Политика «учитель крайний», которая в последние годы последовательно проводится как минимум в московских школах, привела к серьезным и далеко идущим последствиям. Учитель не хочет садиться в тюрьму – простим ему это естественное человеческое желание, – и делает все, чтобы этого избежать. А как не сесть из-за упавшего в походе дерева? Очень просто: не водить детей в поход.
А вот еще картинка: второй класс, звенит звонок, перемена, учитель громко сообщает детям, что они могут взять свои телефоны и поиграть. Дети, довольные, расходятся по углам класса с гаджетами. На мой осторожный вопрос – мол, а что, вы не возражаете против игр на телефоне, да еще и в школе? – учитель убежденно говорит:
– Конечно, пусть играют! Иначе же они будут бегать по коридору, еще расшибутся!
Другая история: папа приводит ребенка в сад и с утра объясняет воспитателю, что, если вечером на ребенке будет хотя бы один синяк, учитель закончит свой день в прокуратуре. Что бы вы сделали на месте воспитателя, у которого с такого заявления начался рабочий день? Правильно – оградили бы ребенка от любой двигательной активности и от общения с другими детьми.
На тебе пластилин, сиди тут и никуда не уходи, авось не расшибешься.
Это говорит не только о большей, чем раньше, беззащитности учителя или о бюрократизации и абсурдной регламентации школьной жизни (хотя и об этом тоже), но и о том, что родители сегодня транслируют школе куда более высокие, чем раньше, требования к безопасности ребенка.
Художник Andre Henri Dargelas
Милые школьные игры из нашего детства, типа «слона», когда мы прыгали друг через друга, или когда целью игры было догнать соперника и отвесить ему пинка, сегодня в московских школах попросту невозможны.
Не первый год по сетям бродит шутка о том, что мы ездили без автокресел, ели зеленые соседские яблоки и при этом как-то выжили.
Я помню школьные драки и разборки, помню многое, но не помню, чтобы кто-то из-за этого писал в департамент (хорошо, в РОНО) или шел в суд. Более того: я почти уверена, что родители об этом ничего не знали.

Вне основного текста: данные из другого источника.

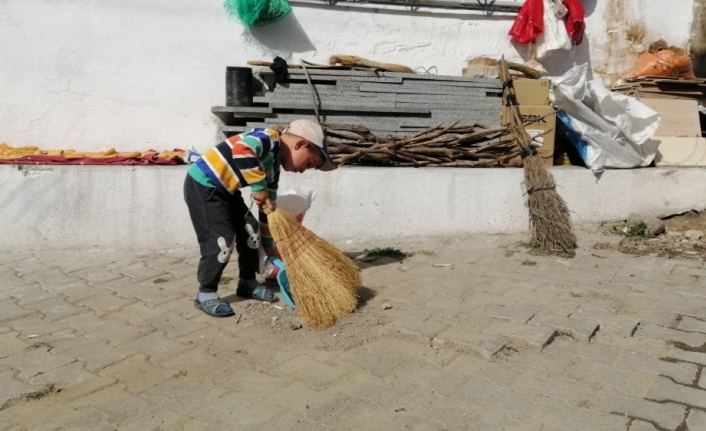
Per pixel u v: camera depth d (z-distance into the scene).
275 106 6.38
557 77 7.31
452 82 6.69
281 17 6.79
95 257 5.85
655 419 3.05
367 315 4.38
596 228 6.66
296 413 3.15
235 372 3.61
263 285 5.02
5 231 5.82
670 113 7.53
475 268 5.50
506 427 3.02
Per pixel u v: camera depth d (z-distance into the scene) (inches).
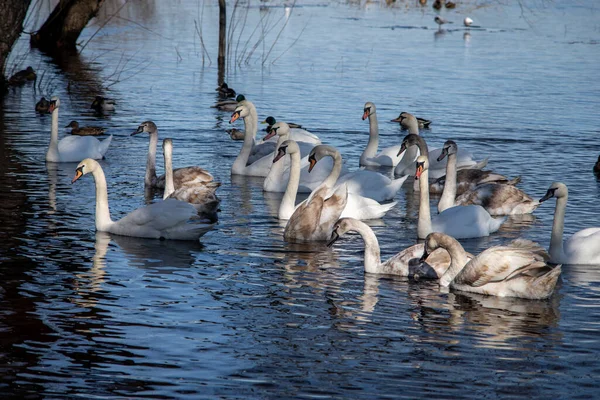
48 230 676.1
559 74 1706.4
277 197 844.6
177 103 1353.3
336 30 2336.4
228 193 854.5
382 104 1376.7
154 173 854.5
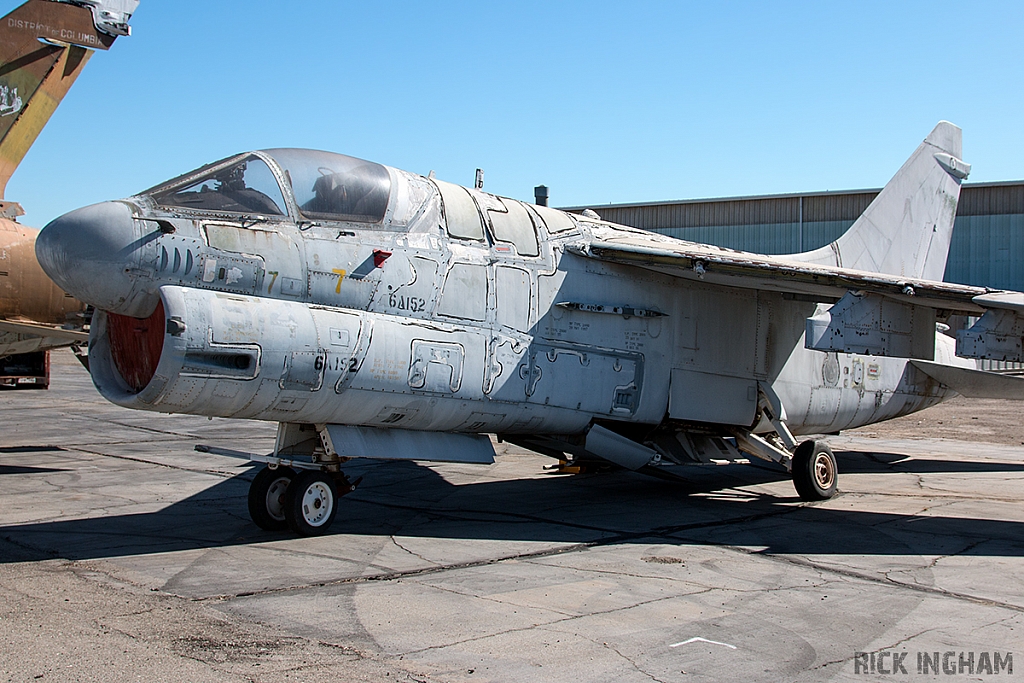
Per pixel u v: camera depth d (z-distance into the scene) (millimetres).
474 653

Мы убегали с уроков. В сегодняшнем мире у наших детей просто технически нет такой возможности: их не выпустят из школы до окончания занятий. Да, у нас бывали самые разные приключения (поэтому я с недоверием отношусь к мысли о том, что «тогда» было безопаснее), и, оглядываясь назад, я понимаю, что некоторые из них, в общем-то, чудом закончились хорошо.
Но при этом мы тогда, не зная слов «дозированный риск» и «развивающий дискомфорт», получали некий опыт, учились чему-то важному, тому, чему нас не учили в школе, и поддерживали в нужном состоянии уровень адреналина, не прибегая к стимуляторам в виде компьютерных игр и экстремального спорта.

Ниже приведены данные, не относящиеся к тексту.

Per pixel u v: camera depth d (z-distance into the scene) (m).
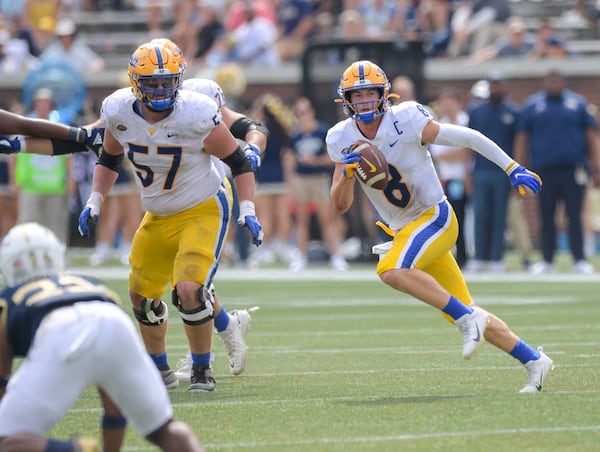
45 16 75.38
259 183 59.47
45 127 23.53
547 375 22.75
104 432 15.59
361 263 60.78
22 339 14.87
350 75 22.39
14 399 14.20
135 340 14.62
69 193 54.69
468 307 22.12
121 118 22.44
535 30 78.62
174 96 21.98
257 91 72.06
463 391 22.98
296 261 58.09
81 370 14.29
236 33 73.38
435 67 70.44
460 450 17.47
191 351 23.89
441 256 23.03
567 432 18.66
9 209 60.78
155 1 81.31
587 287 47.69
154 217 23.58
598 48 75.38
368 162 22.25
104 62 79.62
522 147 52.75
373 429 19.12
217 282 51.25
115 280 49.19
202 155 23.11
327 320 37.66
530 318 37.19
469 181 55.00
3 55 73.88
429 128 22.61
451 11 73.12
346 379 25.08
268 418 20.31
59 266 15.45
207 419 20.31
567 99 52.25
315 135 57.22
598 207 67.44
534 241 70.25
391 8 73.06
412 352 29.78
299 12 74.75
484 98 53.72
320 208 57.84
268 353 29.95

А до школы у нас был двор, и мы пришли в первый класс, уже умея общаться, договариваться в играх, зная правила и то, как и где их можно обойти, а где обходить нельзя, понимая, когда бывает больно и опасно, что можно, а что нельзя – мы это ЗНАЛИ, а не НАМ РАССКАЗАЛИ.
А нынешних детей заворачивают в вату, опекают и оберегают, шагу не дают ступить, а потом раз! – и выпускают во взрослую жизнь. На тебе автомат, защищай родину. Иди работай, обеспечивай себя сам. Вот тебе жена, вот ребенок, это теперь твоя ответственность. А дети далеко не всегда вообще знают это слово.
Конечно, безопасность важна и нужна, и я сама провожу занятия для детей и родителей на эту тему. Однако для меня главное слово, которое я выучила за время своего родительства, – это мера. Все должно быть в меру – и осторожность, и родительская забота, и помощь, и самостоятельность, и контроль, и доверие.
Хорошо, если бы об этом вспомнили департамент и министерство образования.